I’d moved from North Carolina to Davis, and answered his ad seeking an associate. Prominent attorney David Mastagni had left Gene’s office to set up his own practice, and Gene needed some help. I had no idea what workers’ comp was about, but agreed to come in and tail him around for a few days to check it out. His office at the time was in the California Fruit Exchange Building off of J Street, not far from the current Sacramento Kings arena.
Across the street was Green and Azevedo, the firm piloted by longtime CAAA lobbyist Don Green.
On my first day Gene sat me in the front seat of his blue Cadillac and put a wire basket containing a large stack of files in my lap. His legs were short and mine long. With the seat pulled forward, I was scrunched in the seat of his Caddy, and so off we went to the Stockton WCAB. He had about 8 cases set on the conference calendar, and I saw classic Gene in action that day. He was a little cyclone, trailed around by a small army of defense attorneys as he weaved between several hearing rooms at the Stockton WCAB. Periodically, the Stockton presiding WCJ, Judge Hollingshead, invited us into his chambers, stopping chain smoking and reading the newspaper long enough to take case dispositions.
Times were different then. At lunch some of the Stockton board practitioners would indulge a martini or two and then return to the board to wrap things up quickly. But Gene wasn’t a drinker, and we hurried back to Sacramento where he had a full waiting room of new client intakes. Gene often seemed impervious to time, and he’d see clients until well in the evening.
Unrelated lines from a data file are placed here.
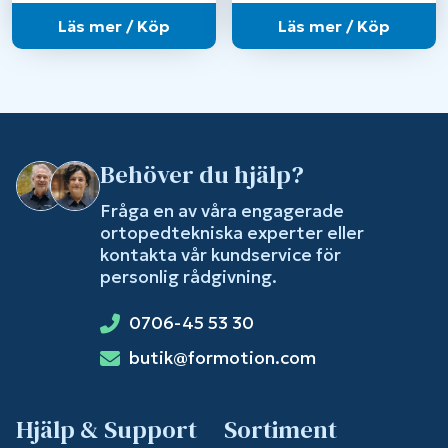
Läs mer / Köp
Läs mer / Köp
Behöver du hjälp?
Fråga en av våra engagerade
ortopedtekniska experter eller
kontakta vår kundservice för
personlig rådgivning.
0706-45 53 30
butik@formotion.com
Hjälp & Support
Sortiment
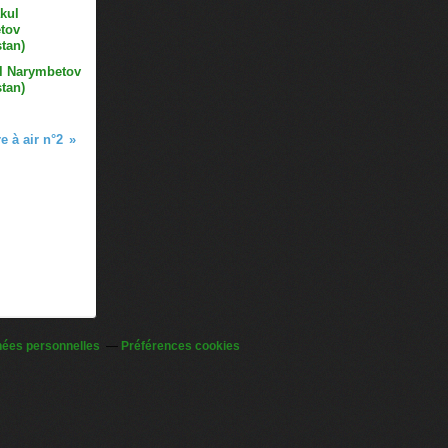
l Narymbetov
tan)
 à air n°2
nées personnelles
Préférences cookies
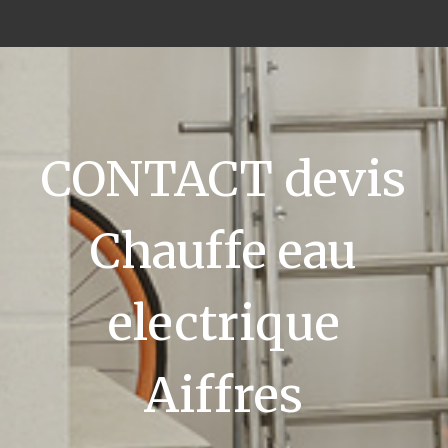
CONTACT devis
Chauffe eau
electrique
Aiffres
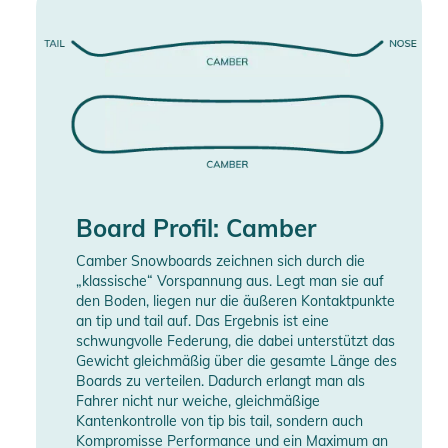
Board Profil: Camber
Camber Snowboards zeichnen sich durch die
„klassische“ Vorspannung aus. Legt man sie auf
den Boden, liegen nur die äußeren Kontaktpunkte
an tip und tail auf. Das Ergebnis ist eine
schwungvolle Federung, die dabei unterstützt das
Gewicht gleichmäßig über die gesamte Länge des
Boards zu verteilen. Dadurch erlangt man als
Fahrer nicht nur weiche, gleichmäßige
Kantenkontrolle von tip bis tail, sondern auch
Kompromisse Performance und ein Maximum an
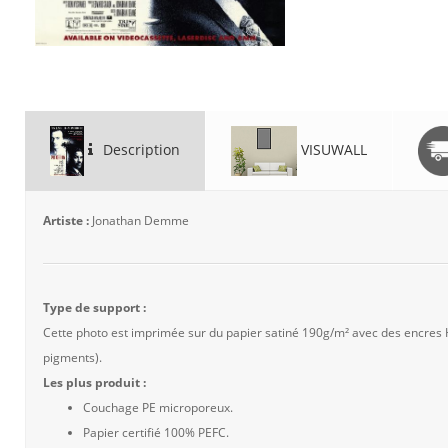
Description
VISUWALL
Artiste :
Jonathan Demme
Type de support :
Cette photo est imprimée sur du papier satiné 190g/m² avec des encres
pigments).
Les plus produit :
Couchage PE microporeux.
Papier certifié 100% PEFC.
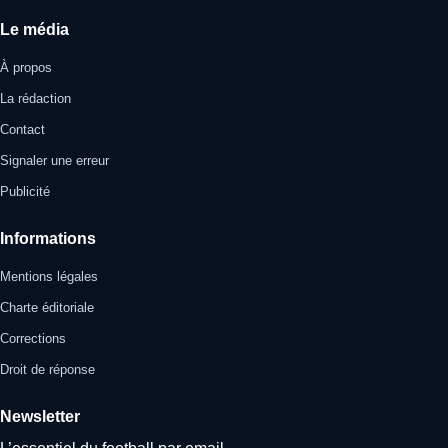
Le média
À propos
La rédaction
Contact
Signaler une erreur
Publicité
Informations
Mentions légales
Charte éditoriale
Corrections
Droit de réponse
Newsletter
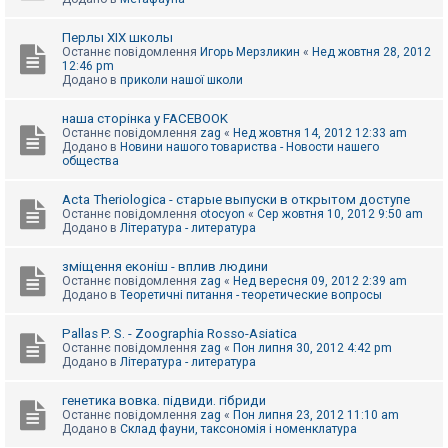
Перлы ХІХ школы
Останнє повідомлення
Игорь Мерзликин
«
Нед жовтня 28, 2012
12:46 pm
Додано в
приколи нашої школи
наша сторінка у FACEBOOK
Останнє повідомлення
zag
«
Нед жовтня 14, 2012 12:33 am
Додано в
Новини нашого товариства - Новости нашего
общества
Acta Theriologica - старые выпуски в открытом доступе
Останнє повідомлення
otocyon
«
Сер жовтня 10, 2012 9:50 am
Додано в
Література - литература
зміщення еконіш - вплив людини
Останнє повідомлення
zag
«
Нед вересня 09, 2012 2:39 am
Додано в
Теоретичні питання - теоретические вопросы
Pallas P. S. - Zoographia Rosso-Asiatica
Останнє повідомлення
zag
«
Пон липня 30, 2012 4:42 pm
Додано в
Література - литература
генетика вовка. підвиди. гібриди
Останнє повідомлення
zag
«
Пон липня 23, 2012 11:10 am
Додано в
Склад фауни, таксономія і номенклатура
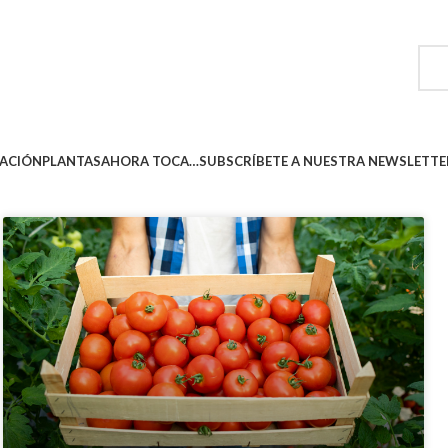
ACIÓN
PLANTAS
AHORA TOCA…
SUBSCRÍBETE A NUESTRA NEWSLETTE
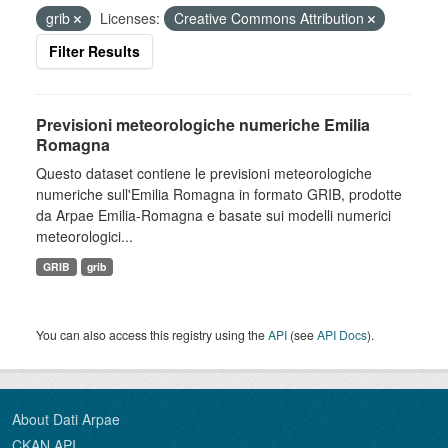
grib
Licenses:
Creative Commons Attribution
Filter Results
Previsioni meteorologiche numeriche Emilia
Romagna
Questo dataset contiene le previsioni meteorologiche
numeriche sull'Emilia Romagna in formato GRIB, prodotte
da Arpae Emilia-Romagna e basate sui modelli numerici
meteorologici...
GRIB
grib
You can also access this registry using the
API
(see
API Docs
).
About Dati Arpae
CKAN API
His dictated memos to file were often chock full of little tidbits about the stories each client had related. Comp was Gene’s life, not just a job.
I wasn’t convinced I wanted to get into workers’ comp law, but hung around Gene long enough to get it in my blood.
The Sacramento WCAB district office was in our building back then. In those days Sacramento board had its own medical examiner. If the judge wasn’t satisfied with the medical evidence they could ask the board medical examiner to do an exam.
Gene was particularly fond of handling workers’ comp cardiac claims. It was back in the day when attorneys could develop the medical record with examiners of their choice rather than striking names from a list of panel doctors. Dr. Meyer Friedman of San Francisco, a pioneer in theories about the relationship between “Type A” behavior and heart disease, frequently served as an expert for Gene.
Another particular interest of Gene’s were Subsequent Injuries Fund cases, claims where severely injured workers can be compensated for a combination of preexisting disability and subsequent work disability. Gene had a superior analytical mind, and derived great pleasure from teasing out the facts to establish the SIF claims. Along with San Jose attorney Art Johnson, Gene was recognized as one of the masters of those claims.
Gene wasn’t a techie, but Ed Carroll, John Anton, Mitch Burns, Arthur Zancai, and a few others working for him convinced him that we should try early version computers for the office. And so we experimented with TeleVideo and Commodore computer systems. It seems very quaint now, but a new age was dawning.
Eventually I moved on to the Bay Area to practice with Stewart Boxer, Mike Gerson and crew.
Up in Sacramento, Gene kept practicing, ably assisted by Melissa Brown and then for many years by Dan and Gina Lee, and by his colleague and friend Michael LaRoche.
Gene was a character, but in a good way. Those who worked with him, and those he served, appreciated him greatly. He was 88 when he died.